LETTERS:
April 30, 2007 5:21 PM

Giants of Downtown Re: Julia Street column. April 2007 issue. In the April 2007 issue, a reader asked about the Midas Muffler Man that she remembers seeing on the way to Brocato’s. There was indeed a Muffler Man located on the corner of North Rampart and St Anthony streets. Although I don’t remember if it was Angelo Brocato’s, there was a Brocato’s located down the block on North Rampart Street between St. Anthony Street and St. Bernard Avenue. It is no longer there and is an empty lot. My wife grew up on St. Anthony Street and we enjoyed Brocato’s quite often. Thanks, Stephen Frught Slidell Ed. Note: The Brocato’s referred to above was probably James Brocato’s, which was operated by a member of the Angelo Brocato family on McShane Place near the neighborhood mentioned.

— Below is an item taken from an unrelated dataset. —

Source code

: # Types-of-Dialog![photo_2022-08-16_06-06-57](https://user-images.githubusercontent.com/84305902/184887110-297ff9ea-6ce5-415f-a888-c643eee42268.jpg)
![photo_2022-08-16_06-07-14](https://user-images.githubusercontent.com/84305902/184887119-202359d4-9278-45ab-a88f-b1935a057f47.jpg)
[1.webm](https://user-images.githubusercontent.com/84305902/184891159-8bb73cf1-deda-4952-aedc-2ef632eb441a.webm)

Old memories shared Re: “Bay St. Louis Revisited,” Streetcar column, by Errol Laborde. April 2007 issue. Thank you for remembering Bay St. Louis in your recent article.
My first childhood memories in the 1950s were the family treks to Waveland many times a year to our modest camp on the Gulf. As a 4 year-old, I managed to get an older cousin to take me to see King Kong at the theater in Bay St. Louis (the movie must have been over 20 years old but was playing to packed houses).
In the last decade on my multiple yearly trips to New Orleans (from Raleigh, N.C.) to visit my mom, my routine was to stop at New Orleans Po Boys on the beach in Gulfport, where $6 got me half a shrimp poor boy, a Barq’s in a bottle and a billion dollar view of the Gulf. From there I would stop at the same theater in Bay St. Louis, which had since been turned into a sno-ball stand, and purchase the largest nectar sno-ball they had.
All of these years, the Mississippi Gulf Coast had managed to keep it’s quaint, quiet charm – in spite of the tacky casinos and the suckers they enticed. One week before Katrina, I put an offer on a house on 2nd Avenue in Gulfport, one block off the Gulf. That deal fell through but I was set to return to Gulfport the Wednesday after Katrina, determined to get another on 2nd Avenue by bidding high. You know the rest of that story.
Anyway, in February 2006, after performing in Memphis, I returned to New Orleans for the first time since Katrina. On my way back to Raleigh I knew I had to make the trek to Waveland one more time. When I hit Waveland I turned left and figured I’d drive to Bay St. Louis. It was an amazing drive: most everything in Waveland was destroyed, with a house here or there left intact. I really could not wait to get to Bay St. Louis – then all of a sudden I came across St. Stanislaus and I realized that the vast wasteland to my left had been that lovely town.
My memories/emotions are only relevant to me, but every now and then someone puts into words what I’m feeling. You have done that. Best wishes, Joe Sunseri Raleigh, N.C.